J Clin Med. 2023 Sep 27;12(19):6232. doi: 10.3390/jcm12196232.
This study aims to compare the variable selection strategies of different machine learning (ML) and statistical algorithms in the prognosis of neck pain (NP) recovery. A total of 3001 participants with NP were included. Three dichotomous outcomes of an improvement in NP, arm pain (AP), and disability at 3 months follow-up were used. Twenty-five variables (twenty-eight parameters) were included as predictors. There were more parameters than variables, as some categorical variables had >2 levels. Eight modelling techniques were compared: stepwise regression based on unadjusted values (stepP), on adjusted values (stepPAdj), on Akaike information criterion (stepAIC), best subset regression (BestSubset) least absolute shrinkage and selection operator [LASSO], Minimax concave penalty (MCP), model-based boosting (mboost), and multivariate adaptive regression splines (MuARS). The algorithm that selected the fewest predictors was stepPAdj (number of predictors, = 4 to 8). MuARS was the algorithm with the second fewest predictors selected ( = 9 to 14). The predictor selected by all algorithms with the largest coefficient magnitude was "having undergone a neuroreflexotherapy intervention" for NP (β = from 1.987 to 2.296) and AP (β = from 2.639 to 3.554), and "Imaging findings: spinal stenosis" (β = from -1.331 to -1.763) for disability. Stepwise regression based on adjusted -values resulted in the sparsest models, which enhanced clinical interpretability. MuARS appears to provide the optimal balance between model sparsity whilst retaining high predictive performance across outcomes. Different algorithms produced similar performances but resulted in a different number of variables selected. Rather than relying on any single algorithm, confidence in the variable selection may be increased by using multiple algorithms.

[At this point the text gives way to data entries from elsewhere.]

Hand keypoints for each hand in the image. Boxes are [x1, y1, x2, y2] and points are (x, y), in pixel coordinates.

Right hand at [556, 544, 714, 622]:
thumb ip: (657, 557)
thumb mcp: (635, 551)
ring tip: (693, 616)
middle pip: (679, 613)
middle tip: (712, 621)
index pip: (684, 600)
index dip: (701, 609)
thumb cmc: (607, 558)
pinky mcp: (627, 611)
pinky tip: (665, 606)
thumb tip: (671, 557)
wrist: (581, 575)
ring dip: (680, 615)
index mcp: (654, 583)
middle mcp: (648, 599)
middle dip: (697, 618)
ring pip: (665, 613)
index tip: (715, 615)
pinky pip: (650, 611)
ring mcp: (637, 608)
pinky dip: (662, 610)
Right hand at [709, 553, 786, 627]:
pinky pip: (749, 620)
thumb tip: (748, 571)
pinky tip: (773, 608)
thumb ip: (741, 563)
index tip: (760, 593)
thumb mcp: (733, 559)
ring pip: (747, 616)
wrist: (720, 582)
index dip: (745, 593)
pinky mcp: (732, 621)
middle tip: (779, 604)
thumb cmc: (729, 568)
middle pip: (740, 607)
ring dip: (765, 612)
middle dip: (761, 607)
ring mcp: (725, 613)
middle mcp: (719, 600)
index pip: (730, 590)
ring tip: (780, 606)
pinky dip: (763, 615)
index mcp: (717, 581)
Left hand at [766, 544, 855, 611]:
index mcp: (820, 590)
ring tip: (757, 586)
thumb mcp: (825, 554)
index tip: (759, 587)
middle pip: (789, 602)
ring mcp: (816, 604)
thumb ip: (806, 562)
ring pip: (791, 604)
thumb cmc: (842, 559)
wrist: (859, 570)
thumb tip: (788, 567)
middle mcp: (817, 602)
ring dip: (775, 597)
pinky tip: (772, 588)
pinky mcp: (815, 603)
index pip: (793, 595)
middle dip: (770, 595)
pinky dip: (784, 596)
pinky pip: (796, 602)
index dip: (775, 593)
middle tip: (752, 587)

本研究旨在比较不同机器学习(ML)和统计算法在颈部疼痛(NP)恢复预后中的变量选择策略。共纳入3001例NP患者。采用NP改善、手臂疼痛(AP)和3个月随访时残疾这三个二分结局。纳入25个变量(28个参数)作为预测因子。由于一些分类变量有>2个水平,所以参数比变量多。比较了八种建模技术:基于未调整值的逐步回归(stepP)、基于调整值的逐步回归(stepPAdj)、基于赤池信息准则的逐步回归(stepAIC)、最佳子集回归(BestSubset)、最小绝对收缩和选择算子[LASSO]、最小最大凹惩罚(MCP)、基于模型的增强(mboost)和多元自适应回归样条(MuARS)。选择预测因子最少的算法是stepPAdj(预测因子数量,=4至8)。MuARS是选择预测因子数量第二少的算法(=9至14)。所有算法中系数绝对值最大的预测因子,对于NP(β=1.987至2.296)和AP(β=2.639至3.554)是“接受过神经反射疗法干预”,对于残疾是“影像学表现:椎管狭窄”(β=-1.331至-1.763)。基于调整值的逐步回归产生的模型最稀疏,增强了临床可解释性。MuARS似乎在模型稀疏性与跨结局保留高预测性能之间提供了最佳平衡。不同算法产生了相似的性能,但选择的变量数量不同。与其依赖任何单一算法,使用多种算法可能会增加对变量选择的信心。